O vento que passa pelas folhas da árvore e o foguete que o vizinho estoura quando seu time faz gol; o vulto que se entrevê no quarto escuro e o passarinho no céu ensolarado… Somos capazes de detectar sensações com diversas ordens de magnitude. Este fato é tão integrado no nosso dia-a-dia que poucas pessoas o questionam. A verdade é que se trata de um dos grandes mistérios da psicofísica, que perdura há mais de 100 anos. Finalmente, através de um modelo computacional, os físicos Osame Kinouchi e Mauro Copelli acreditam ter desvendado a charada.
A amplitude de sensibilidade é intrigante porque cada neurônio – células que recebem e transmitem estímulos sensoriais – só é sensível a uma faixa muito estreita de variação em intensidade. Por isso a psicofísica, disciplina que estuda como um organismo usa seus sistemas sensoriais para detectar eventos em seu meio, busca compreender essa amplitude, ou intervalo dinâmico. De acordo com Kinouchi, do campus de Ribeirão Preto da Universidade de São Paulo (USP), e Copelli, da Universidade Federal de Pernambuco (UFPE), a resposta está na interação entre os neurônios e não em sua capacidade individual. Os resultados de sua pesquisa foram publicados este mês na revista científica Nature Physics (vol.2, pp. 348-352).

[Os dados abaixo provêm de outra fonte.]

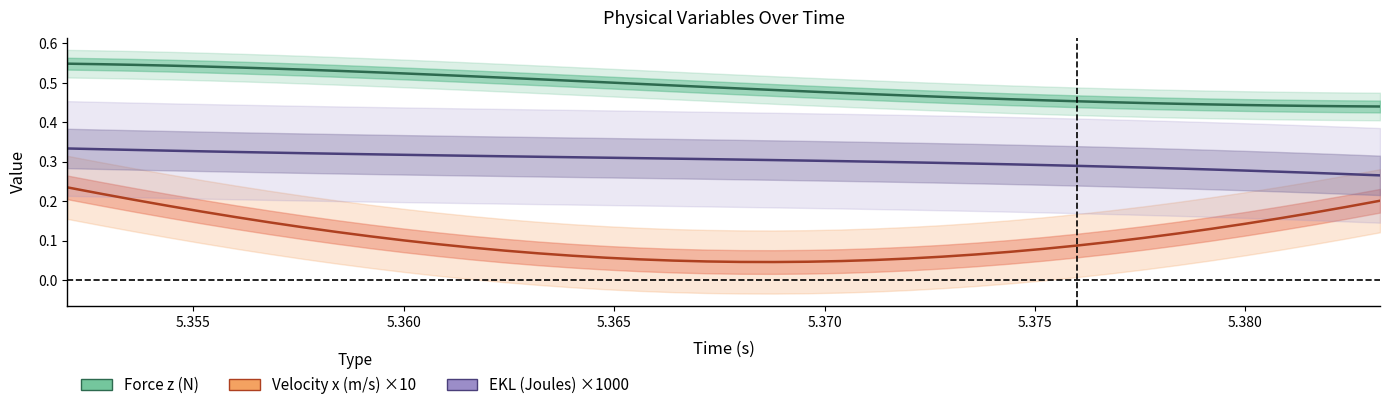

Does the chart have visible grid lines?

No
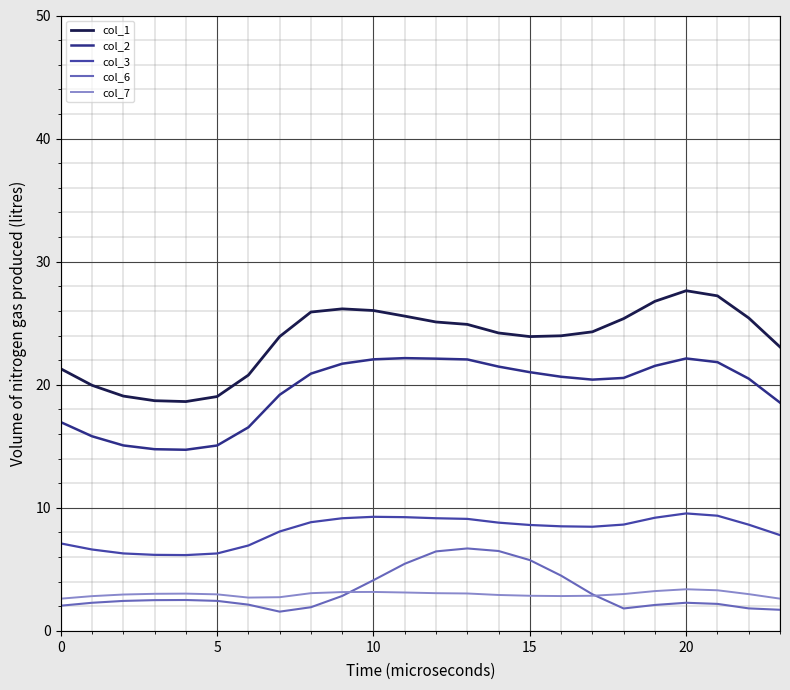

Is this an area chart (filled region under the line)?

No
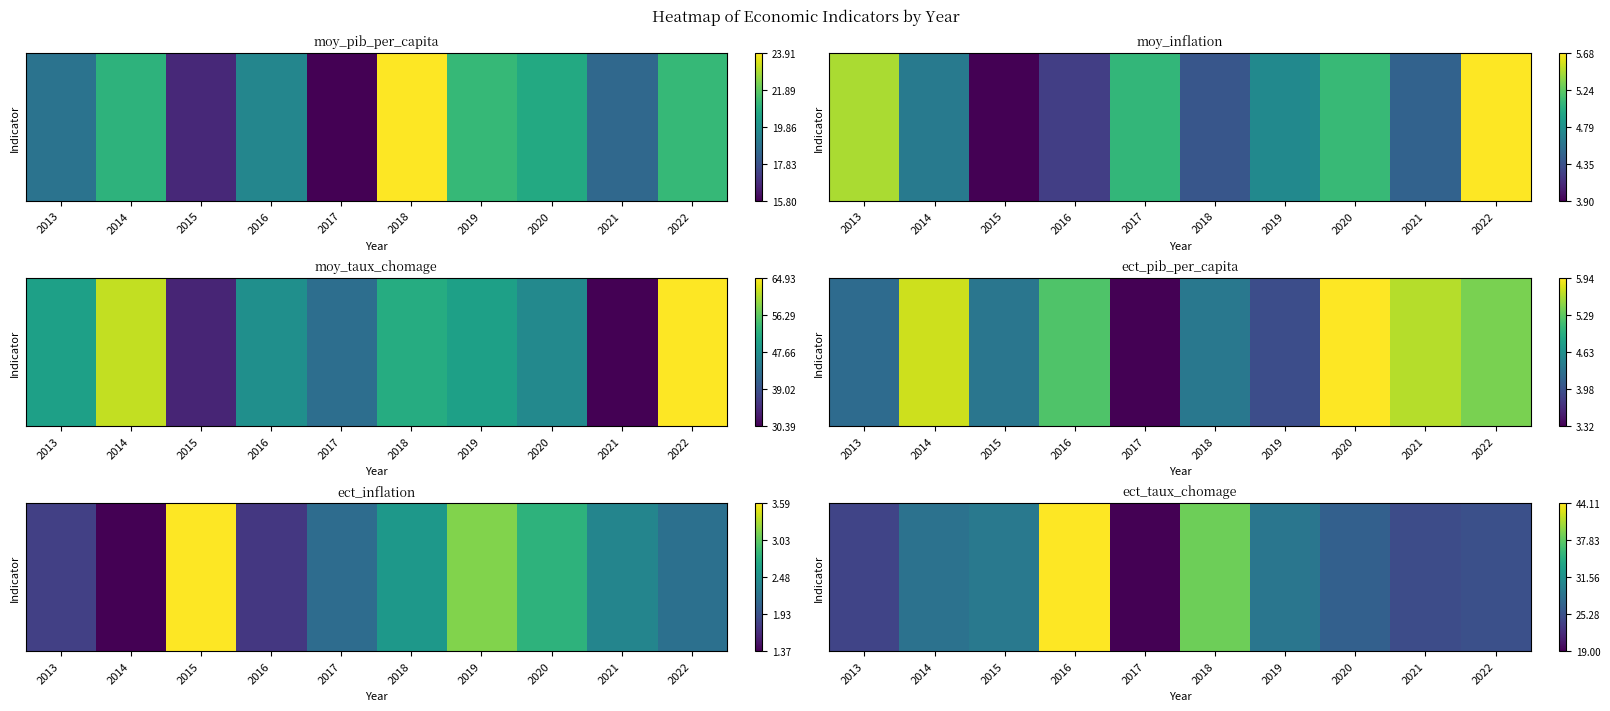

Where does the data first go above 28?

2014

A pesquisa feita pela dupla de físicos é completamente teórica e se apoiou em simulações feitas em um computador de uso pessoal. O uso de modelos matemáticos para explicar fenômenos biológicos costuma ser visto com desconfiança por quem não é da área, mas são ferramentas que permitem o estudo de assuntos extremamente complexos, como o clima, organismos vivos, fenômenos populacionais ou mesmo a mente humana. Kinouchi e Copelli fizeram uma representação teórica de uma rede de elementos excitáveis, que corresponderiam aos neurônios. A simulação envolve o conhecimento sobre a relação entre os elementos, por exemplo, quando um deles é estimulado, quantos outros recebem a informação? Várias opções foram então investigadas pela simulação em computador, até ser identificada aquela que apresenta resultados semelhantes ao que se observa na realidade.
Ponto crítico
O segredo parece ser que uma rede de neurônios tem que operar próxima a uma transição de fase, ou criticalidade. Isso quer dizer, no caso dos neurônios, que uma célula estimulada deve transmitir a informação a por volta de uma outra célula. Às vezes menos, às vezes mais, mas em média não deve fugir muito dessa unidade. Um sistema chamado subcrítico tem uma razão entre atividade futura e prévia menor do que um. Ou seja, a atividade no tempo inicial é maior do que num momento futuro. Esses casos apresentariam pouca sensibilidade a estímulos fracos. Por outro lado, um sistema supercrítico causaria a saturação dos neurônios, que não seriam capazes de diferenciar as sensações fracas das fortes. O sistema no ponto de criticalidade permite que estímulos de intensidades muito diversas sejam registrados.
A ligação elétrica entre as células do sistema nervoso depende de uma substância chamada conexina. Um grupo de pesquisadores norte-americanos pesquisou a sensibilidade visual de ratos com deficiência na produção de conexina-36. Os resultados, publicados em 2002, mostram que a conexina é essencial para a visão de mamíferos. O efeito detectado nesses experimentos é coerente com o modelo de Kinouchi e Copelli. Para que ele seja validado, será necessário esperar resultados de mais pesquisa sobre o papel da comunicação elétrica entre neurônios nos sentidos de animais.
O princípio elucidado pelos físicos brasileiros pode ser usado para desenvolver sensores artificiais baratos com ampla sensibilidade. Embora estejam trabalhando em patentear essa aplicação, os autores ressaltam que não é a inovação que os motiva. Ao contrário, o que eles procuram é “entender melhor um problema básico da relação mente-cérebro, o modo de funcionamento de sistemas sensoriais biológicos e a possível função de sinapses elétricas no cérebro”.
Compreender como funciona o sistema sensorial tem grande importância, como ressalta o comentário sobre o artigo de Kinouchi e Copelli publicado na própria Nature Physics. Afinal, a sobrevivência de qualquer animal depende, em grande parte, da sua capacidade de ver, ouvir, tocar, sentir cheiros e gostos.